**** MATERIAL FOR THIS TASK
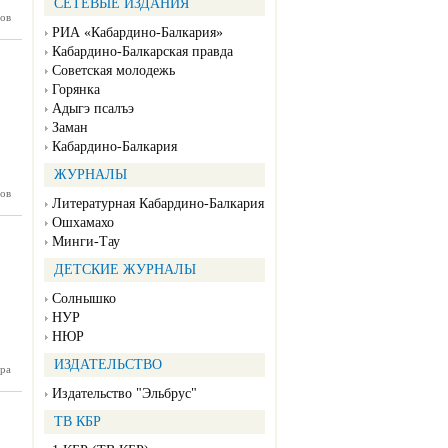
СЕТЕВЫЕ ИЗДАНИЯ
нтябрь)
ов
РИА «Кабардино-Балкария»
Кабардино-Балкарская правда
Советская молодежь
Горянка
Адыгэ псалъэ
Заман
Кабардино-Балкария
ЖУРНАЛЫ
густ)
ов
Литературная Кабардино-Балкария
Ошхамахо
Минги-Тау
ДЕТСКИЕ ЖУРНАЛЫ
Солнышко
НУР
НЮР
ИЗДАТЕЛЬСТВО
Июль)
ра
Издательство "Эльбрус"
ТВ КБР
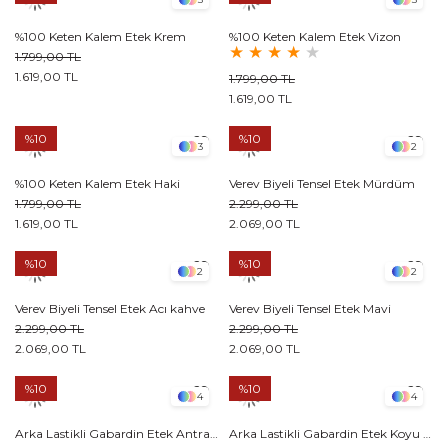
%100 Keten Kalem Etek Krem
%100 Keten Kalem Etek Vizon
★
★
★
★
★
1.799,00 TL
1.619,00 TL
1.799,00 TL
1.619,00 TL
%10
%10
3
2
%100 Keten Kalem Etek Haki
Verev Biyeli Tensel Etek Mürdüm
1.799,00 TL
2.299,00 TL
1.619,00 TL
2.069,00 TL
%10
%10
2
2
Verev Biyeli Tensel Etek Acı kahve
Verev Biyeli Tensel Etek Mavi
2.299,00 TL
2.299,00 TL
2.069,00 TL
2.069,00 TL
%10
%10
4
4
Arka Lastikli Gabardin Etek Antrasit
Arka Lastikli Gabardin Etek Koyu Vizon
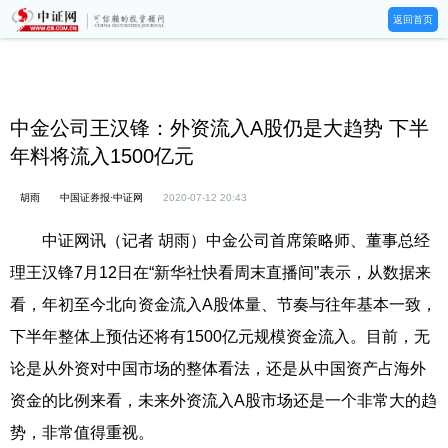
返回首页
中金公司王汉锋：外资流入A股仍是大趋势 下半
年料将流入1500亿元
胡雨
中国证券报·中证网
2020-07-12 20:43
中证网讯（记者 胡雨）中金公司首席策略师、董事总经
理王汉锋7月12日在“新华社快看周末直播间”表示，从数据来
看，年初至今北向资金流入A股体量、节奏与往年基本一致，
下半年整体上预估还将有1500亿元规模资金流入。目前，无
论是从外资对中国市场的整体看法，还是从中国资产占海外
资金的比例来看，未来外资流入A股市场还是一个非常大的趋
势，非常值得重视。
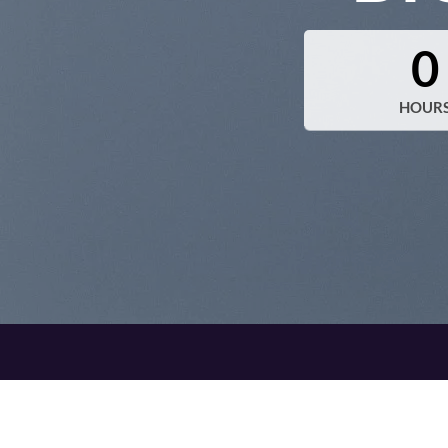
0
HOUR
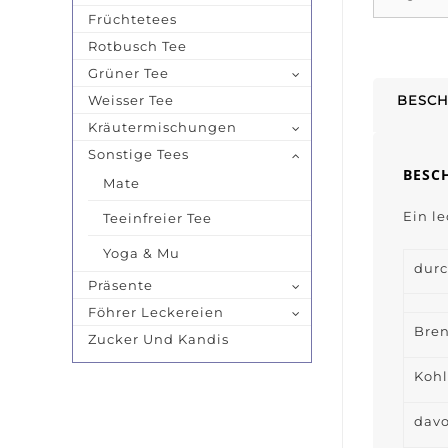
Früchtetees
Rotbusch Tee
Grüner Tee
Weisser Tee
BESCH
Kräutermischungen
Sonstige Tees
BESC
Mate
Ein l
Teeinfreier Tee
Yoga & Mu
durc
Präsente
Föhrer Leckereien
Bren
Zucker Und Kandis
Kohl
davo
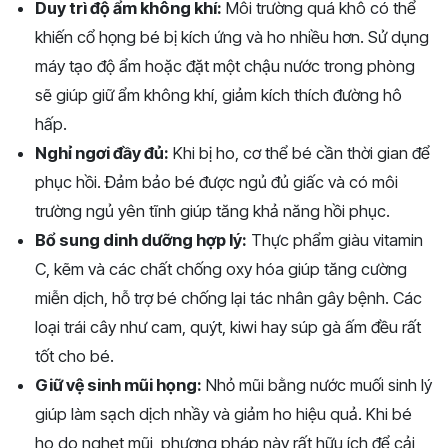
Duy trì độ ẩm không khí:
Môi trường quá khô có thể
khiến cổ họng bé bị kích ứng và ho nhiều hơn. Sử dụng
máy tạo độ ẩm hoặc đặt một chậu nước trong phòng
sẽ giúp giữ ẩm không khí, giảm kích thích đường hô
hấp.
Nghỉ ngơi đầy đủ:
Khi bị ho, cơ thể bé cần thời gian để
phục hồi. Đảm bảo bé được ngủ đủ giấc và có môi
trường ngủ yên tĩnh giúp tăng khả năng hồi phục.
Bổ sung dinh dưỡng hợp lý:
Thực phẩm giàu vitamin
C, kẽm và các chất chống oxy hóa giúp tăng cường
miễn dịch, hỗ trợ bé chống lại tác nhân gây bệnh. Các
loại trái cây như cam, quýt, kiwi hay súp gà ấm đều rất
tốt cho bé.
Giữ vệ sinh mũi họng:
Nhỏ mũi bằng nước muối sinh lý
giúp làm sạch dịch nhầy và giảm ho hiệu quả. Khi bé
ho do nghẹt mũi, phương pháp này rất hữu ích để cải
********
DIRECTIVE> Copy all lines above containing the string "Tensel".

SOLUTION>
Verev Biyeli Tensel Etek Mürdüm
Verev Biyeli Tensel Etek Acı kahve
Verev Biyeli Tensel Etek Mavi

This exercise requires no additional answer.